Why? What kinda Faith’ve you got? Come to think of it, you do look a bit singed at the edges. Come from some overseas burn-out do you? See, that’s why I’m here. Among the sandy — albeit, domestic — relics of home. (No matter how out of reach.) What is it they say? Oh yeah, “Home is where the heart is.” Since I have nothing left really, home is wherever I am. Here as well as anywhere.
The slip-sign out front reads, Face Value. No clue as to what was inside, curiosity got the better of me. It was either something new and different (whatever that means), or some cosmetic joint. I need more eyeliner anyway, so I figured what the hell?
But the waiting room just on its own was worth the stop in. I mean, look at that! Not the imitations hanging on the walls, no. Look at that sculpture coming out from the melon-colored plaster. Kinda looks as if it grew out from behind the wall. Different shapes, all melon-colored, some look like faces from some outer void, empty-like (eyes unfilled in, open and staring); some look like bones — femurs, humerus, ribs — crossed over each other at funny angles. And there are these sharp tooth-like combs maybe 3 feet in size, molded out of that same melon-color.
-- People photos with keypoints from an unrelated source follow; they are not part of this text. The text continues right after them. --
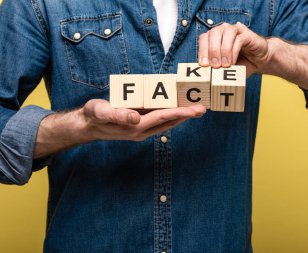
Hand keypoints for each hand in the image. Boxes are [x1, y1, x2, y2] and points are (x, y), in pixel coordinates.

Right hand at [81, 99, 205, 141]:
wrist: (87, 125)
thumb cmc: (93, 116)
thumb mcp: (101, 112)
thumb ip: (117, 114)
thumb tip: (135, 117)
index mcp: (135, 127)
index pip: (163, 117)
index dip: (181, 112)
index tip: (196, 110)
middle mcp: (142, 130)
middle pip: (170, 122)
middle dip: (187, 115)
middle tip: (204, 108)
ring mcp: (142, 130)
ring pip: (167, 122)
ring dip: (182, 116)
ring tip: (195, 108)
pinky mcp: (140, 126)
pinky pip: (160, 120)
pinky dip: (171, 114)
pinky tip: (177, 108)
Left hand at [198, 22, 272, 75]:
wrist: (259, 60)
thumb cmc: (240, 63)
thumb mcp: (225, 68)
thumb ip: (216, 68)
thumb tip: (206, 73)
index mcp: (215, 37)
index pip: (204, 38)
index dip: (202, 51)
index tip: (204, 65)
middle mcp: (224, 30)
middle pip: (213, 33)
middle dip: (212, 51)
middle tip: (215, 66)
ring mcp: (235, 30)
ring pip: (225, 33)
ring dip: (223, 50)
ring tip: (225, 65)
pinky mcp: (247, 34)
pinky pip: (238, 39)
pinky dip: (233, 51)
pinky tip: (232, 62)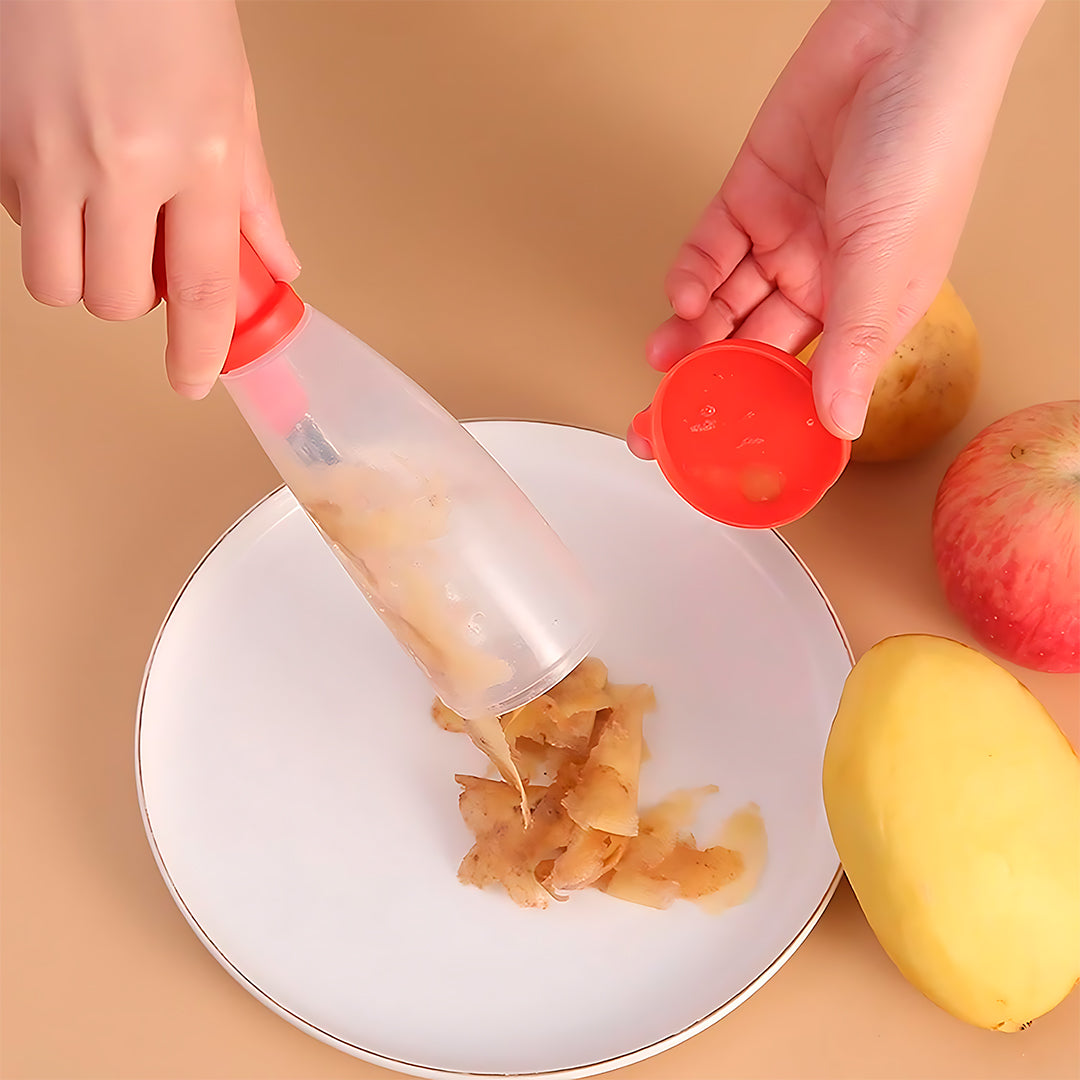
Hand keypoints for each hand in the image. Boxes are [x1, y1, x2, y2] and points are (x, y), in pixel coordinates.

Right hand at [0, 0, 299, 397]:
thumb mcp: (233, 97)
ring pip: (53, 279)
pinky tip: (64, 171)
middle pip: (115, 300)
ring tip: (102, 223)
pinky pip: (13, 219)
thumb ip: (252, 193)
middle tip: (150, 259)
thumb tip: (276, 263)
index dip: (198, 351)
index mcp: (194, 156)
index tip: (193, 381)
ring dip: (83, 271)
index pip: (202, 289)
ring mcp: (43, 152)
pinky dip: (40, 218)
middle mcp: (117, 164)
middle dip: (136, 300)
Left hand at [645, 0, 1040, 439]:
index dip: (761, 416)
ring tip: (664, 358)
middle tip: (663, 421)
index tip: (720, 451)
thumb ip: (854, 345)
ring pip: (726, 303)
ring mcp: (785, 237)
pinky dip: (694, 273)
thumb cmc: (928, 142)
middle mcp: (823, 279)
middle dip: (708, 384)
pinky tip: (685, 293)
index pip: (805, 382)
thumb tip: (840, 422)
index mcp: (866, 309)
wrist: (908, 33)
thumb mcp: (889, 262)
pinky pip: (712, 249)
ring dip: (692, 332)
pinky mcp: (752, 196)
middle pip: (753, 349)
Oh, it makes you shiver? Yeah, I guess I can see why. Looks like those combs are clamping down on the bones. On the bottom a tiny brass name plaque reads, “The Pretty Ones.”
But, like the village idiot I am, I took it all at face value. Behind the door, I could almost see the voice (the mellow voice — the one that called out “Next!”) smiling–sweet and seductive — circling its pink lips with its lipid tongue as if it were flavoring itself with my blood already. I could see it for what it was — almost. But there is that silly thing called Faith. Or hope, maybe; trust long forgotten, but I hoped against hope I was wrong. Figure it’s just my old demons haunting me for all they’re worth — waiting on the veranda with the empty skins, old bones and teeth — the throwbacks. The not-so-pretty ones. (Wormholes of disappointment sucked to a pulp.)
Hey, why’re you gettin’ up? I’m next, got here a hop, skip and a jump ahead of you. Isn’t that just the way? Everyone has to be first, eh? Even you — Oh, wait, I get it. Headin’ for the door, eh? What’ve you got that’s more important than this? What’s better than immortality on a wall? Afraid you’re gonna be dumped on the back porch with the other pulp? Afraid you’re not pretty enough?